§ **ACTIVITY**
Render every text line of all the items below as a JSON list of strings, one string per line, with blank lines left out. Leave the pictures out of your answer.

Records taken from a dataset
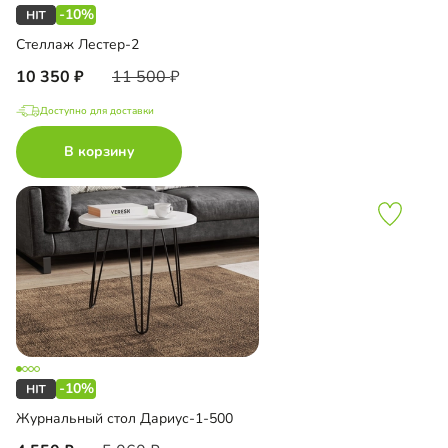
-10%
Стеллаж Лестер-2
10 350
11 500
Доступно для доставки
В корзину
-10%
Журнальный стол Дариус-1-500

§ **RESPONSE**
[
  "-10%",
  "Стеллаж Лестер-2",
  "10 350",
  "11 500",
  "Доступно для доставки",
  "В корзину",
  "-10%",
  "Журнальный стол Дариус-1-500"
]